The Democrats of 1864 - some complaints

One war-long Republican information project was to create a single view of the Democratic opposition: to eliminate distictions so that the worst element, the Copperheads, might characterize the entire party. It seems many Civil War readers have fallen into this view. On the flip side, Civil War authors have taken little trouble to explain the richness of Democratic opposition.

It is therefore irritating to see a book title like, Copperheads: The Rise and Fall of Lincoln's Opponents in the North. This title conflates opposition to Lincoln with Copperheads.

Q: Who in the Union opposed Lincoln's in war matters my children?

A: Traitors! (Hiss.)

To help this process along, the Republicans of that era took a page out of future East European history: they created a "united front" party, the Unionists, which further fragmented the Democratic opposition into what they could portray as war (Unionist) and antiwar (Democrat).

But it was not so simple in fact. The Democratic Party's war supporters split in two. A minority joined Lincoln in his sham/front party; other war supporters decried Lincoln's gross mismanagement of the war and called for efficiency in its prosecution.

I believe that the three overtures made to McClellan by Lincoln in the spring of 1864 - just as Grant was about to start his campaign (historians have discovered only three approaches thus far) - were about offering a "return to his place" in exchange for Unionist political affiliation. This is a supposition. The only record we have is of Lincoln intermediaries offering McClellan a return to his former "place" - the incentive - and not the price McClellan was to pay for returning to Lincoln's high favor.

The core, mainstream Democratic complaint was that the Republicans mishandled the war, extended it by design, created a runaway "culture of corruption", and relied on lawbreaking to pave the way for the total suppression of the Democratic Party. I believe that McClellan internalized this critique in toto.

The central problem of the election of '64 - apart from allegations of vote suppression and vote rigging - was that of the war Democrats outside the Unionist tent being unable to separate themselves from the accusation they sought peace.

Could McClellan have possibly have exchanged the peace vote for the soldier vote to gain electoral victory?
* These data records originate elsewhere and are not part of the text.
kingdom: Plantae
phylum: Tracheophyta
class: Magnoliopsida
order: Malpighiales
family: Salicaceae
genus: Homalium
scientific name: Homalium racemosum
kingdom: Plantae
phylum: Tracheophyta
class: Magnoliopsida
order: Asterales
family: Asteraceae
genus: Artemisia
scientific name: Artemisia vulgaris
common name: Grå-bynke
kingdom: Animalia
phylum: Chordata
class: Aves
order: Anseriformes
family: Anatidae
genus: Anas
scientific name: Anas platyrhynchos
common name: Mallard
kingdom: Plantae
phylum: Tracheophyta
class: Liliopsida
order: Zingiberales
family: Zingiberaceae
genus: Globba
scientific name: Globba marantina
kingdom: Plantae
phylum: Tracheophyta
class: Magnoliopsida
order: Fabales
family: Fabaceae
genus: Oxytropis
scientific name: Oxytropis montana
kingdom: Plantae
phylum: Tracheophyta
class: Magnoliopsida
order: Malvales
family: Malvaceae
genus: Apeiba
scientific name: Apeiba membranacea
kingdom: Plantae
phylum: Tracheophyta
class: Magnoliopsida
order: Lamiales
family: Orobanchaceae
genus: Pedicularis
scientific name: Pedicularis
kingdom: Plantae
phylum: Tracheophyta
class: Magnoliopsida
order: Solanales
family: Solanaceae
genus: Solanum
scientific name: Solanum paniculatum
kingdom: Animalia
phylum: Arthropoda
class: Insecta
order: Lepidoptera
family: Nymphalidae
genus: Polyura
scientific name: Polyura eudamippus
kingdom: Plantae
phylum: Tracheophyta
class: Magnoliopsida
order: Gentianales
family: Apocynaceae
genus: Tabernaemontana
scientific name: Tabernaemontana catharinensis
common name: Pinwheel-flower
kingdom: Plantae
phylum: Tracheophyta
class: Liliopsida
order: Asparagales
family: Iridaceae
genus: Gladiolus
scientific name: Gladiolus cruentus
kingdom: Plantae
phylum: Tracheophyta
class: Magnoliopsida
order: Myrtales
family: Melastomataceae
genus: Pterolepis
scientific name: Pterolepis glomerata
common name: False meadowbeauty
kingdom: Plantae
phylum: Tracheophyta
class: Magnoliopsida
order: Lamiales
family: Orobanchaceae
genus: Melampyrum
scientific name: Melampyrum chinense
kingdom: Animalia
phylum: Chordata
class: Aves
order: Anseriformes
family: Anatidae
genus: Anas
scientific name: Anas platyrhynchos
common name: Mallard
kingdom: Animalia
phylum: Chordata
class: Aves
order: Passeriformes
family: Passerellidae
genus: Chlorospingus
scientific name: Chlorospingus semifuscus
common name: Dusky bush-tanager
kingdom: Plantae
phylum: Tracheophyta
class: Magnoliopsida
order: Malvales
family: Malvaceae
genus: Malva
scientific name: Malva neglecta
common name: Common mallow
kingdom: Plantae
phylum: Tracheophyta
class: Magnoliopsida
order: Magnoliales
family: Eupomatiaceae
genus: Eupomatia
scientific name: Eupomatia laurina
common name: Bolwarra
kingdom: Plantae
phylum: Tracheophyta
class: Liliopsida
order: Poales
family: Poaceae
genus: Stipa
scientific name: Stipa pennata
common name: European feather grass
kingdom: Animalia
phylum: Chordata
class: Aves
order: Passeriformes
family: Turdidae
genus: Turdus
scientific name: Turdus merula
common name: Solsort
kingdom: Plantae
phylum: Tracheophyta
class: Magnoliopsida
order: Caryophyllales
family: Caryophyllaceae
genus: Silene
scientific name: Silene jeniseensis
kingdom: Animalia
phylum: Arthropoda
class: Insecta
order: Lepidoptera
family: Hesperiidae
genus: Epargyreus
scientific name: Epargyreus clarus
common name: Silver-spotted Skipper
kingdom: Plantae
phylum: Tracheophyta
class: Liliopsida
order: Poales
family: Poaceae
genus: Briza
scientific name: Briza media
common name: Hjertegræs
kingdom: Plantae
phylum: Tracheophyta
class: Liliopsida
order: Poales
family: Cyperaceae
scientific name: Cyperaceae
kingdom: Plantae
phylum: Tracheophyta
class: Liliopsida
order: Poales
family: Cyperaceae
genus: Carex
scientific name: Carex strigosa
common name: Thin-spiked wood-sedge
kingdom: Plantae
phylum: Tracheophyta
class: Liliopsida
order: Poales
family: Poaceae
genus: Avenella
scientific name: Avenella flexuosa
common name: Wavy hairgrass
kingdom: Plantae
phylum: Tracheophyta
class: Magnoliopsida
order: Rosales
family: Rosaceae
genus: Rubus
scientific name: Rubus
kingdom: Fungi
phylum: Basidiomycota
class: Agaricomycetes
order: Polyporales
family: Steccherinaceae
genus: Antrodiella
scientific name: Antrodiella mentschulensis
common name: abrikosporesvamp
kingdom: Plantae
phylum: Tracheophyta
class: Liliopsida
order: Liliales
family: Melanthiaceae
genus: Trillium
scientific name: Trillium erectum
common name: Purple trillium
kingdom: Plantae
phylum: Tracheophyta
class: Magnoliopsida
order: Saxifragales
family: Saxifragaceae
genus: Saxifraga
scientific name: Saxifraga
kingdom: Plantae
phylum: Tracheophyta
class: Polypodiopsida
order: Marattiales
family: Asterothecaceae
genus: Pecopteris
It seems likely he had no peace vote anyway much less Copperhead support. After the war, Pinkerton told McClellan that the election had been settled beforehand. Whether or not that is true, the soldier vote was controlled enough that the candidate could not have taken it out of Stanton's grasp.

And yet, there were stirrings against Lincoln but they failed to benefit McClellan. Take as your guide Meade's quiet boast to his wife that he and Grant had abstained from voting altogether in the 1864 race. Army-wide, how many times was that little drama of defiance re-enacted?

We will know this corner of history has grown up when Lincoln's opponents can be honored, when their motives, concerns, and criticisms gain fair hearing. In the meantime, we remain free to hiss at the Copperheads.